Innere Anteile sind für unsere neurobiologischen Grundbedürfnisse zuständig

Für einen sinnvollen Umgang mit einer „inneren Zerrissenheit“ bzw. einem „inneren Konflikt“ ist es wertvoll, die „inneren Anteile“ oder auch „Ich-Zustände“ zu verstehen. Neurobiologisch betrachtet, versuchen unsere Persönlichkeitsanteile unsere tief verwurzelten Grundbedürfnisse nach Sicherheit, Zugehörigkeit, Status und Leichtigkeit zu erfüllen. Sie dienen uns als kraftgebende Ressourcen, aus denen wir für uns ein starkes inneres Team entwickeln können. Unser Ziel darf es nicht sein „schwierige Anteile“ bzw. „störende innere Stimmen“ zu eliminieren, um den „inneren Konflikt“ zu lösen. Es geht eher darum, die unterschiedlichen Anteile in Kontakt und Kooperation miteinander zu bringen (so wie verschiedene Perspektiven in einem Sport- oder Arbeitsteam) und damit auch in echten Kontakt mit sich selbst zu kommen mit all den verschiedenen Persönlichkeitsfacetten, die wir haben. Sei neugierig und erforsche, was deine Anteile für dich erreichen oder schützen wollen. Nimm deine inneren Stimmen wahr und höre ihnen zu, höre dir zu.
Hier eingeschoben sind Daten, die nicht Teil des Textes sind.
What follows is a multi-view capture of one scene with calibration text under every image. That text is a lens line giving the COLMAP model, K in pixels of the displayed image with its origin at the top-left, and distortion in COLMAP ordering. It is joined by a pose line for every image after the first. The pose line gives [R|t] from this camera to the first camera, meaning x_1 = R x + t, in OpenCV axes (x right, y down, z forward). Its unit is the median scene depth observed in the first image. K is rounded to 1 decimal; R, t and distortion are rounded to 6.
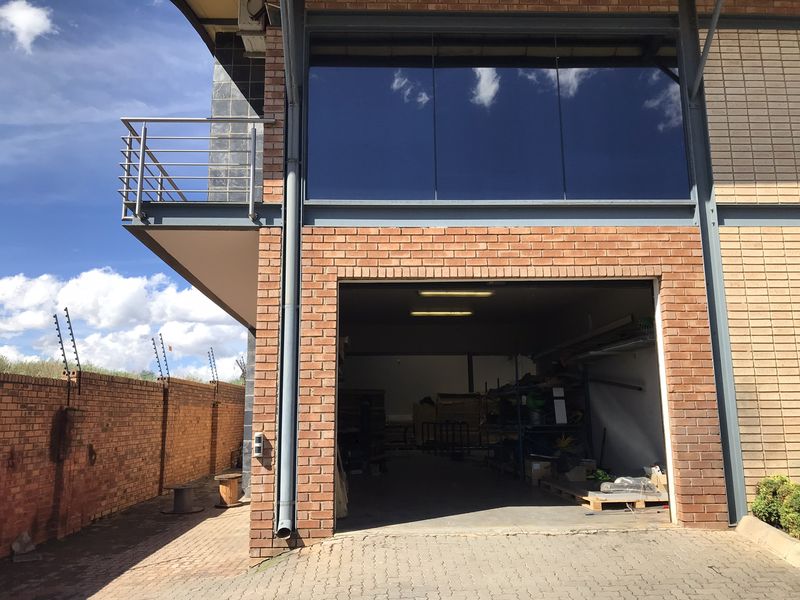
lens RADIAL K [[665.4, 0, 420.3], [0, 665.4, 286.8], [0, 0, 1]] dist [0.089760, -0.136269]
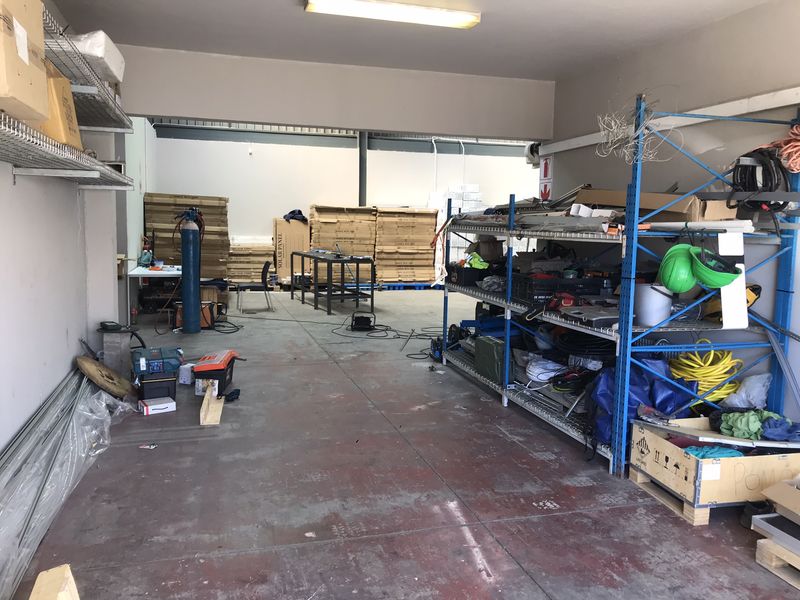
lens RADIAL K [[665.4, 0, 420.3], [0, 665.4, 286.8], [0, 0, 1]] dist [0.089760, -0.136269]
pose [[0.972963, 0.011608, 0.230667, -0.065908], [-0.077623, 0.957074, 0.279257, 0.141747], [-0.217524, -0.289612, 0.932099, 1.078345]]
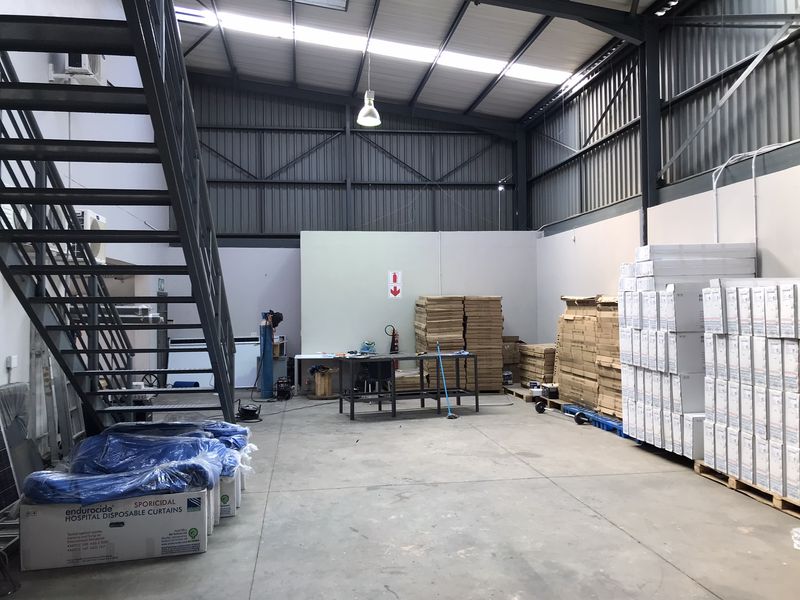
lens RADIAL K [[665.4, 0, 420.3], [0, 665.4, 286.8], [0, 0, 1]] dist [0.089760, -0.136269]
pose [[0.128065, -0.015189, -0.991649, 1.526681], [0.201444, 0.979438, 0.011013, 0.375163], [0.971092, -0.201172, 0.128492, 2.520818]]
Du bist neugierig und möchtest deine Persönlichkeitsanteile kennenlernen? Oder du merkst oft eine innere Zerrissenheit, die du gern in eine innere Stärke verwandeln möchtest?
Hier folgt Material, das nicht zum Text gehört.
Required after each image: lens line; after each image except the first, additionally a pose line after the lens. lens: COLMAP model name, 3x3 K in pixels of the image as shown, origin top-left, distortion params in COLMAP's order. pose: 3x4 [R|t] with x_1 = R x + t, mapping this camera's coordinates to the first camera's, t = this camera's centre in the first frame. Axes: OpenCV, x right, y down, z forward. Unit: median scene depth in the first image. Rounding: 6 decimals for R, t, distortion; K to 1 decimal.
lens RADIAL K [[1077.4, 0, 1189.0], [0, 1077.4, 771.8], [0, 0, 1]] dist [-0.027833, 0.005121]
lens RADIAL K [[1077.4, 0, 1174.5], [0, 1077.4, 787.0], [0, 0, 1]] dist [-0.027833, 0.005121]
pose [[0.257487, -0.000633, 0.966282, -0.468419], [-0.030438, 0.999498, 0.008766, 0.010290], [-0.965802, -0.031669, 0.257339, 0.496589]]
Mit viel Verständnis und einem offenen Ohr für dich und dein Thema, begleite ich dich mit neurowissenschaftlich und psychologisch fundierten Methoden.
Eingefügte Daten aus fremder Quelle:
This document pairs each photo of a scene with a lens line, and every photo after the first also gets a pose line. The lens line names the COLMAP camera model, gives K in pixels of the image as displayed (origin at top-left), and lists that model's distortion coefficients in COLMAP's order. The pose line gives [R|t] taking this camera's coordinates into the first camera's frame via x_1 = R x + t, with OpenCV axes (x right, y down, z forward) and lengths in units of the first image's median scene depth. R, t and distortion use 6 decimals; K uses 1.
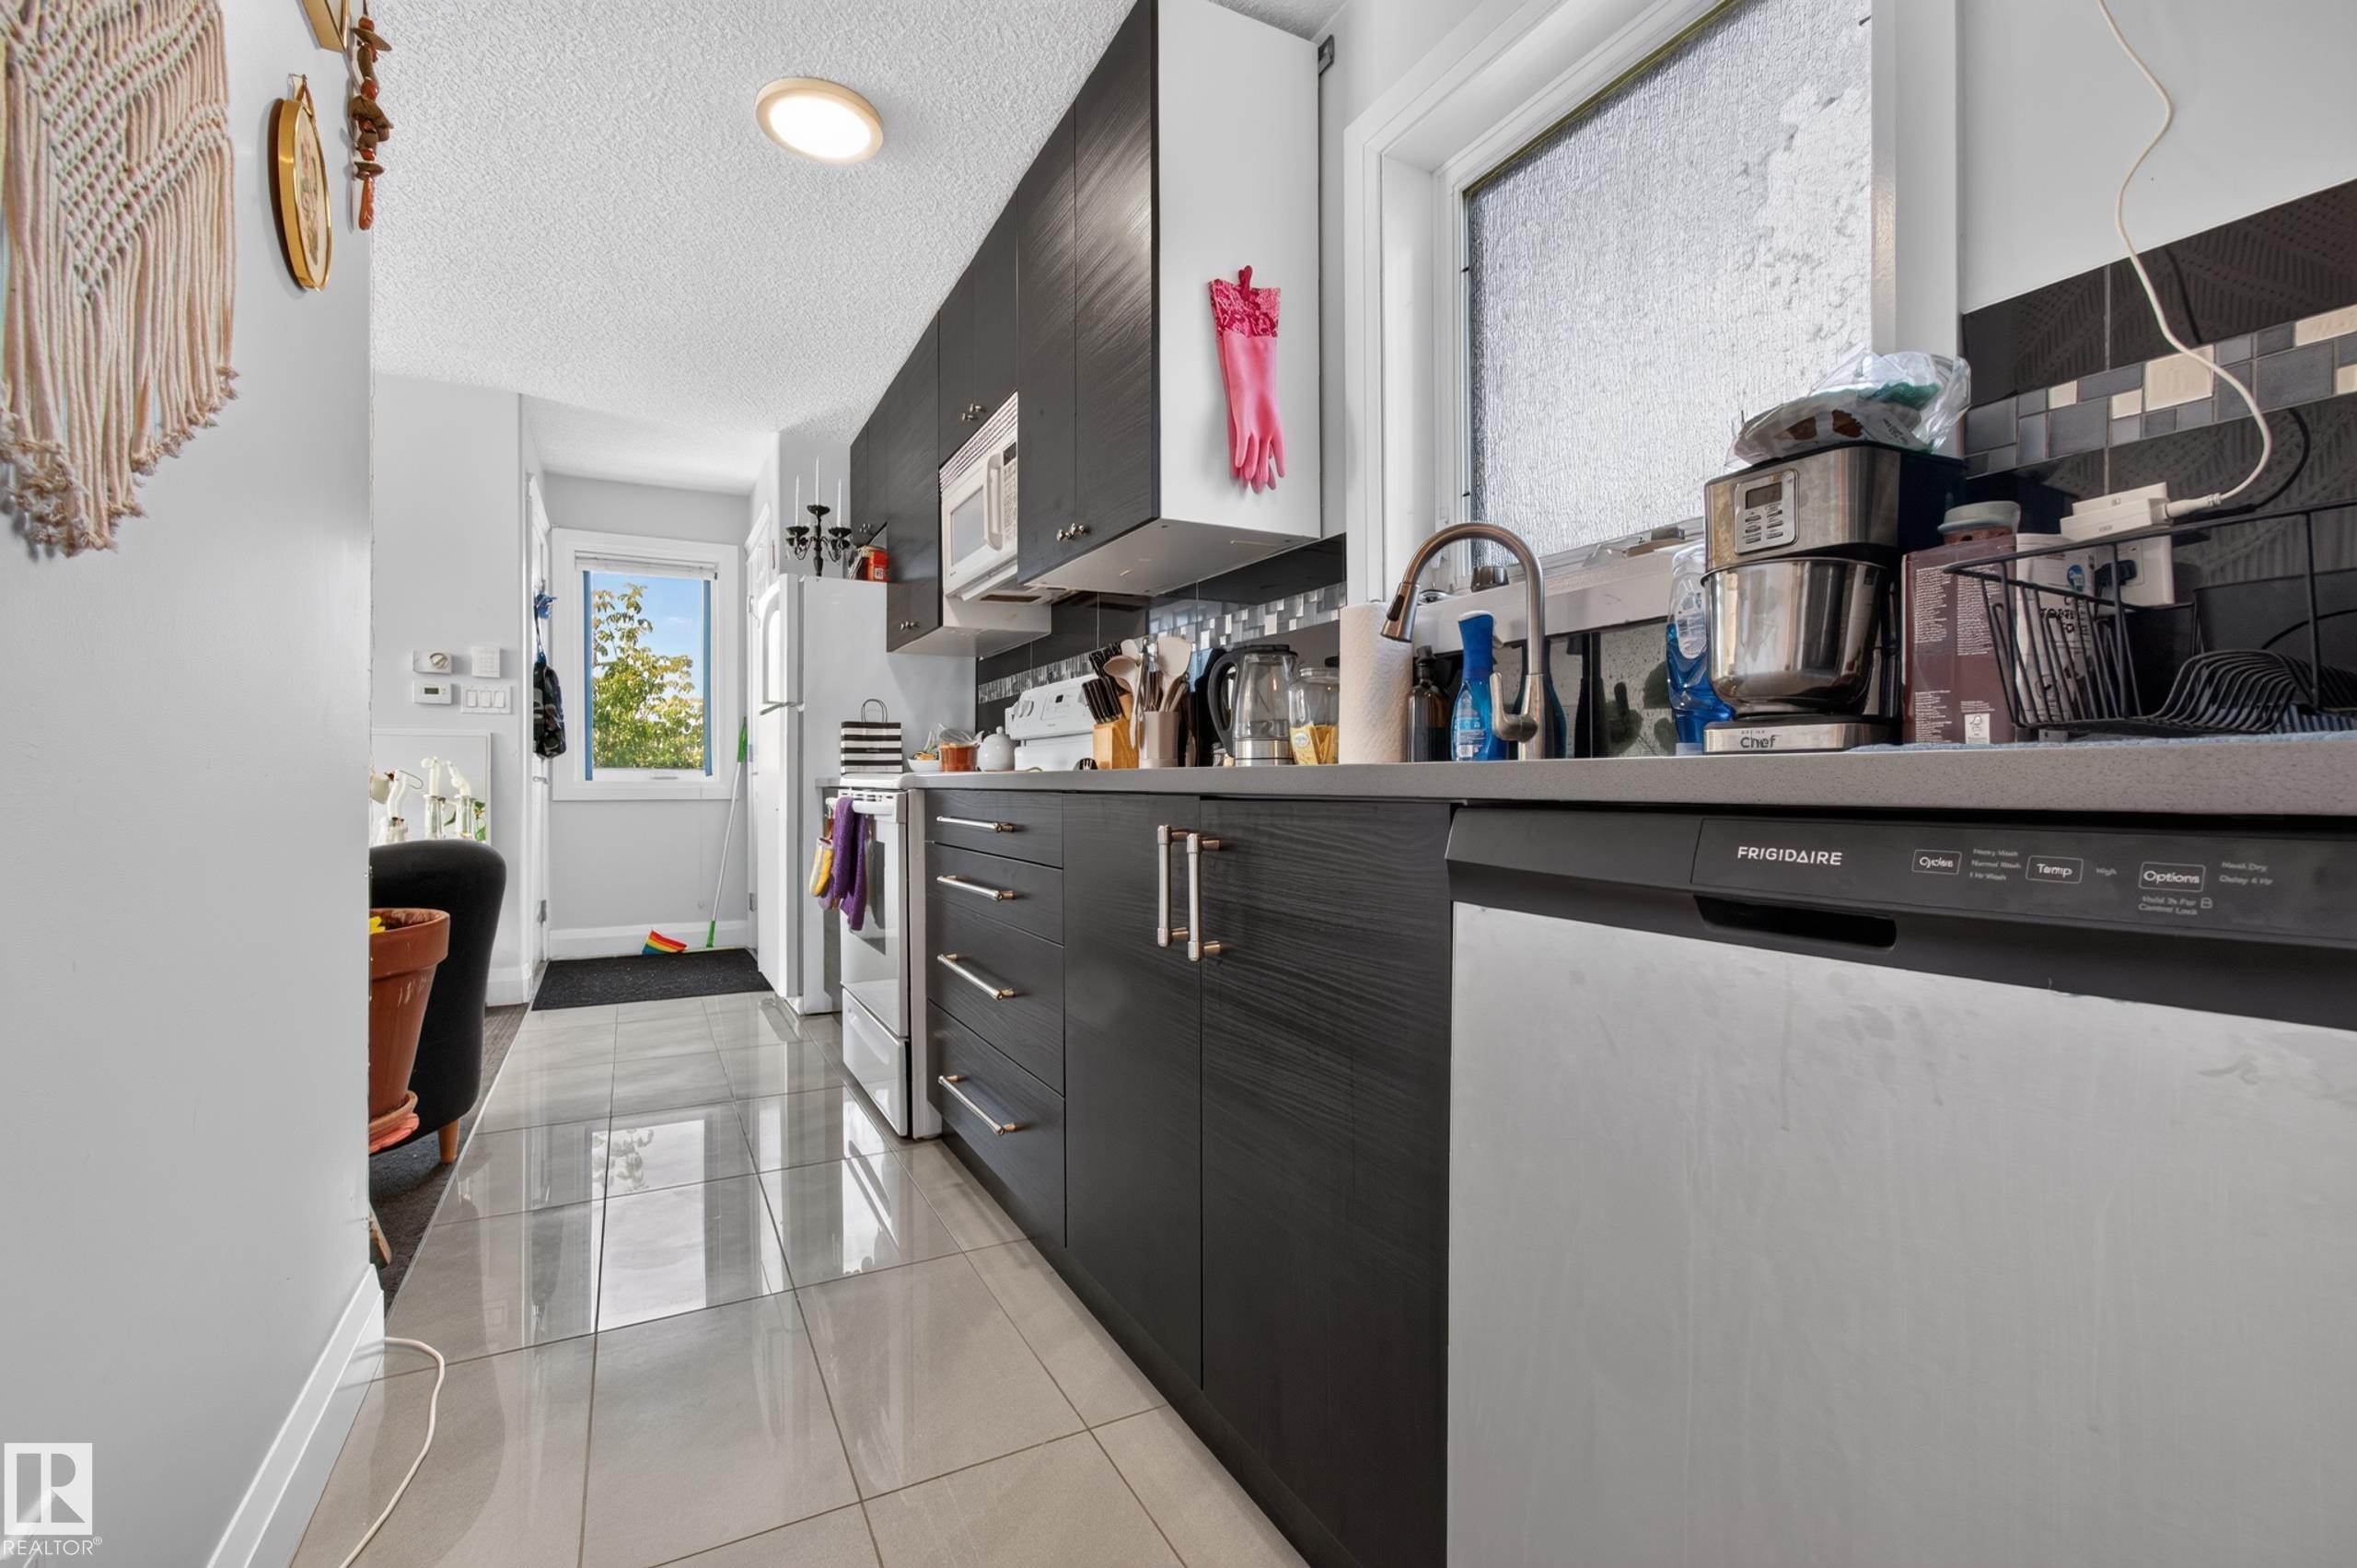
lens RADIAL K [[1034.3, 0, 1178.5], [0, 1034.3, 784.0], [0, 0, 1]] dist [-0.003496, 0.000285]
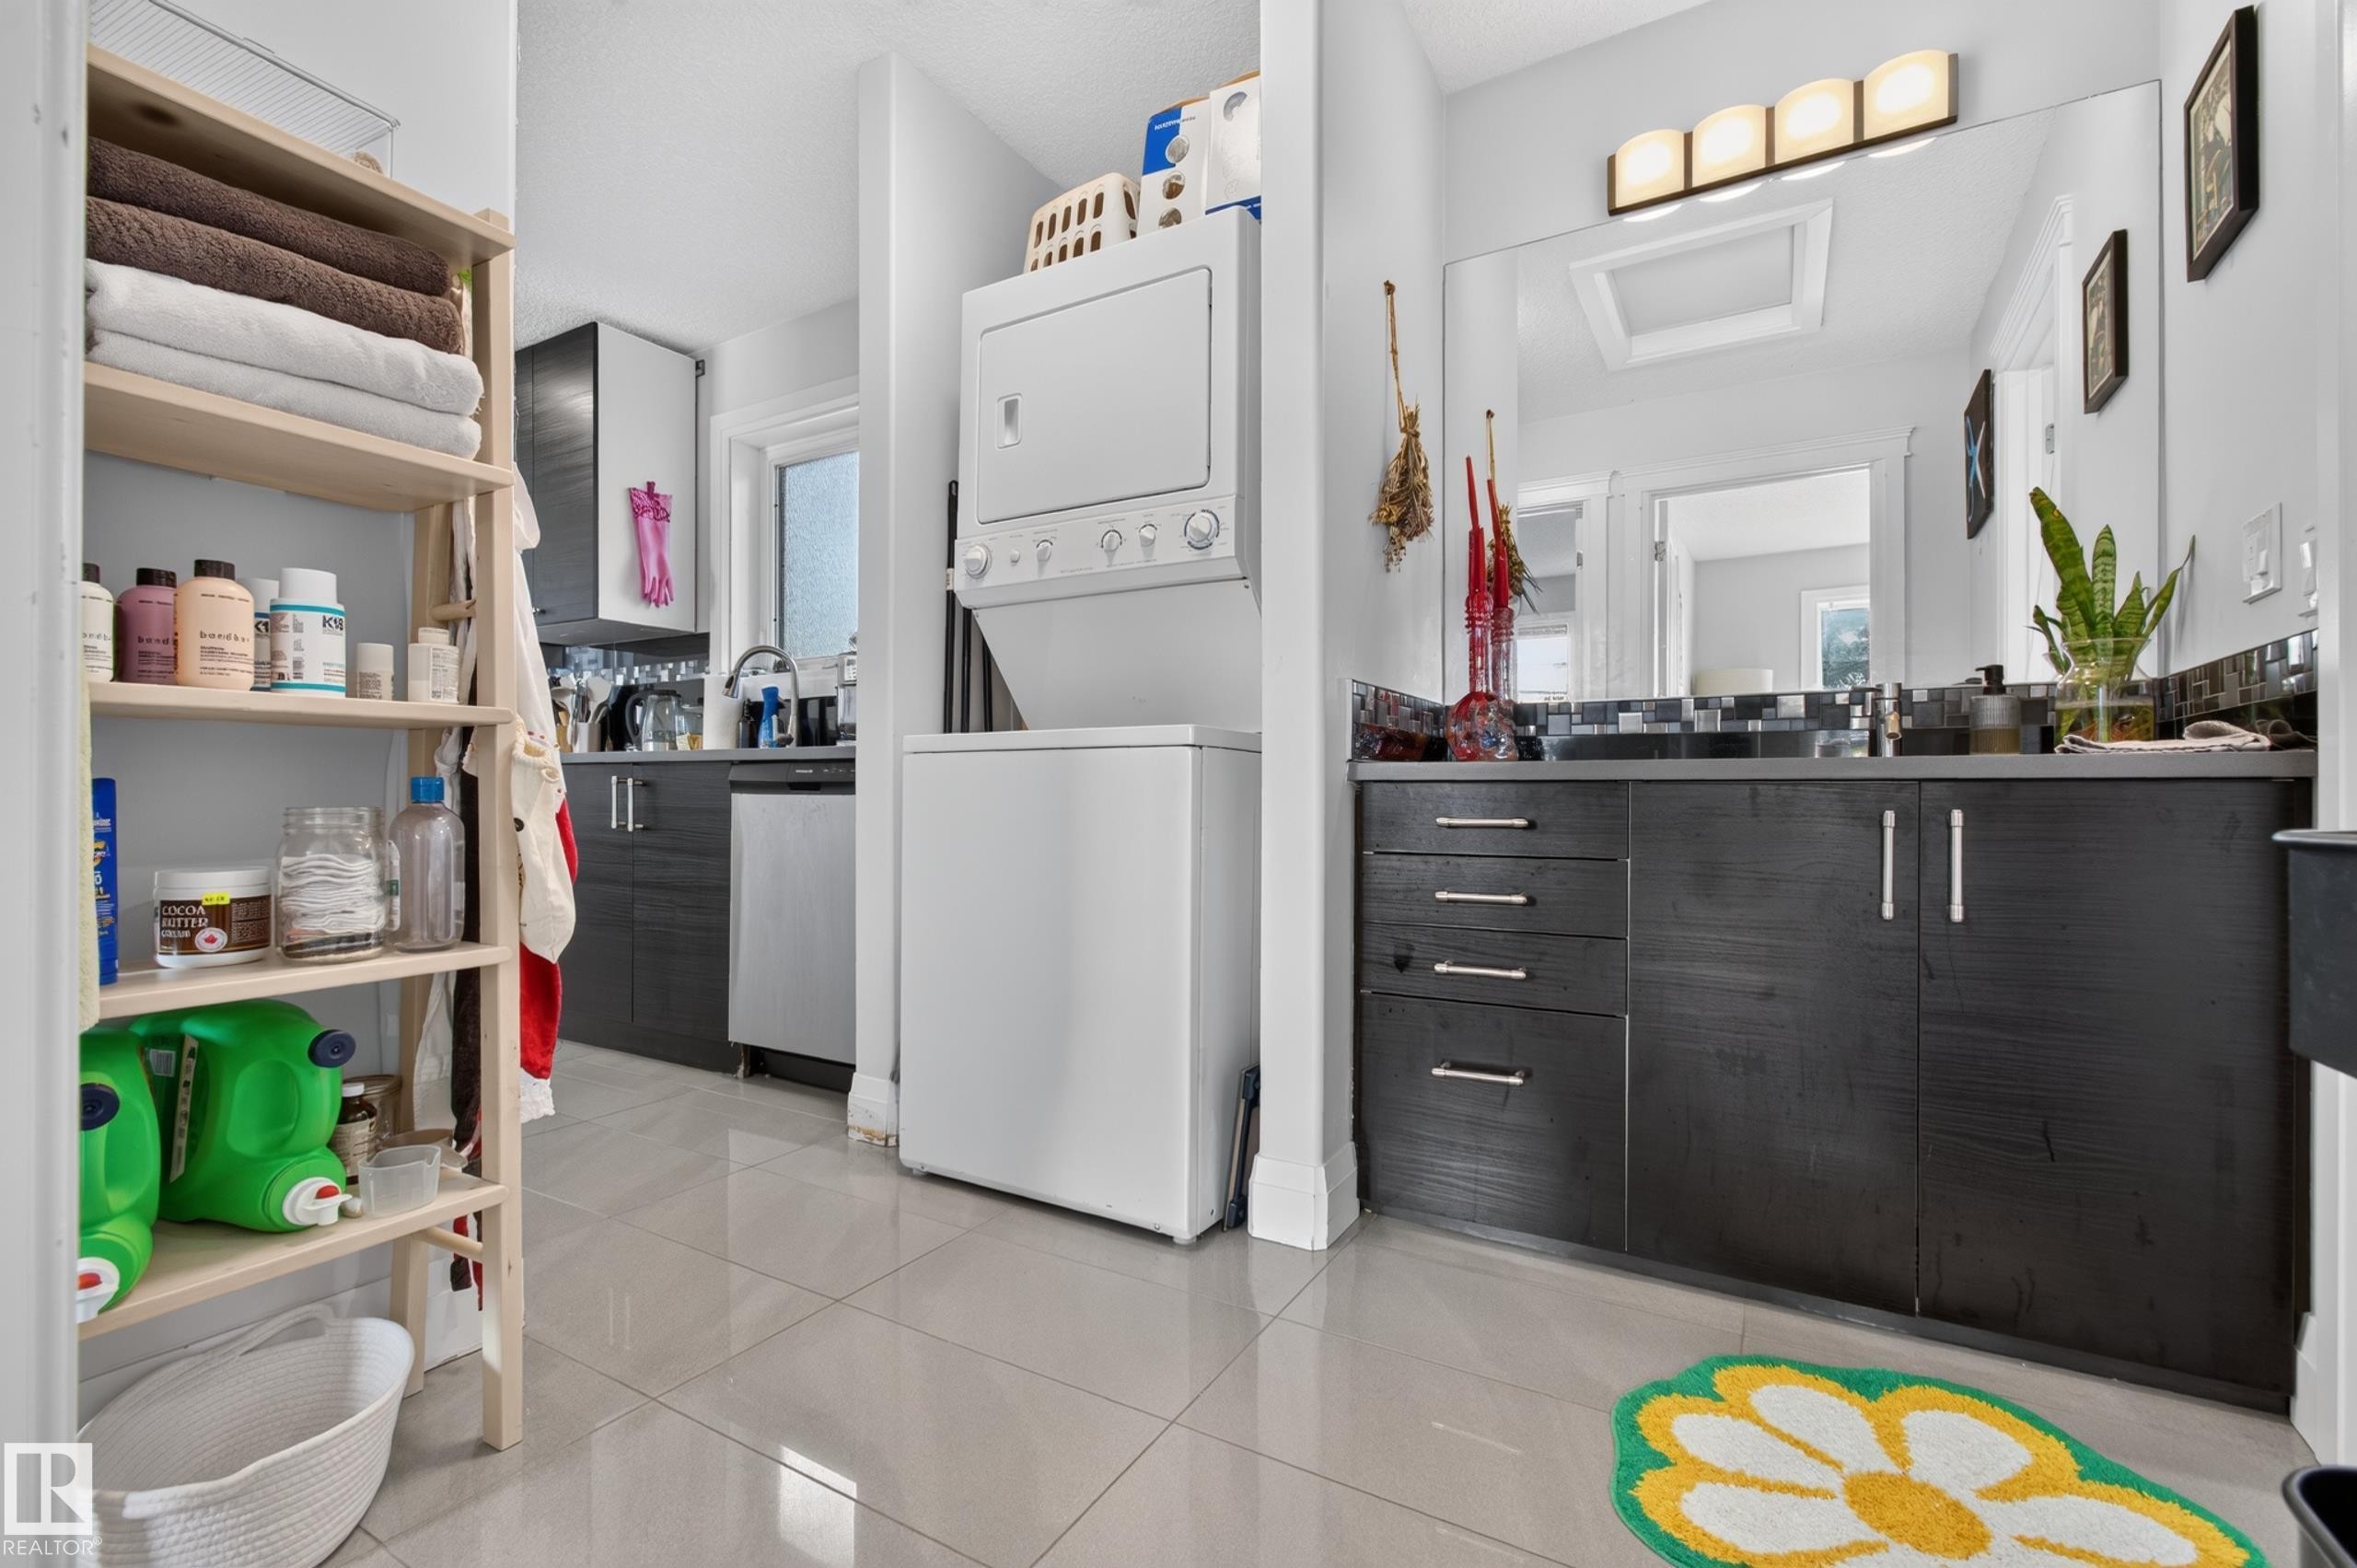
lens RADIAL K [[1034.3, 0, 1178.5], [0, 1034.3, 784.0], [0, 0, 1]] dist [-0.003496, 0.000285]
pose [[0.848638, 0.005876, 0.528941, -0.109391], [-0.000282, 0.999943, -0.010655, 0.053443], [-0.528974, 0.008893, 0.848592, -1.065722]]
Ich freue mich auf ein Kennenlernen mit dir.

PS: Bereits in Kindertagen legen wir unsere Schutzstrategien fest, um unsere Grundbedürfnisse wie Zugehörigkeit und Sicherheit zu erfüllen. Als innere Stimmen festigen sie sich über die Jahre, wenn sie einmal Erfolg gebracht haben. Im Laufe des Lebens brauchen sie ggf. eine Anpassung. Dazu ist es wichtig, sie überhaupt wahr- und anzunehmen mit Dankbarkeit und Würdigung. So können wir auch entscheiden, was wir wie an unsere Kinder weitergeben wollen.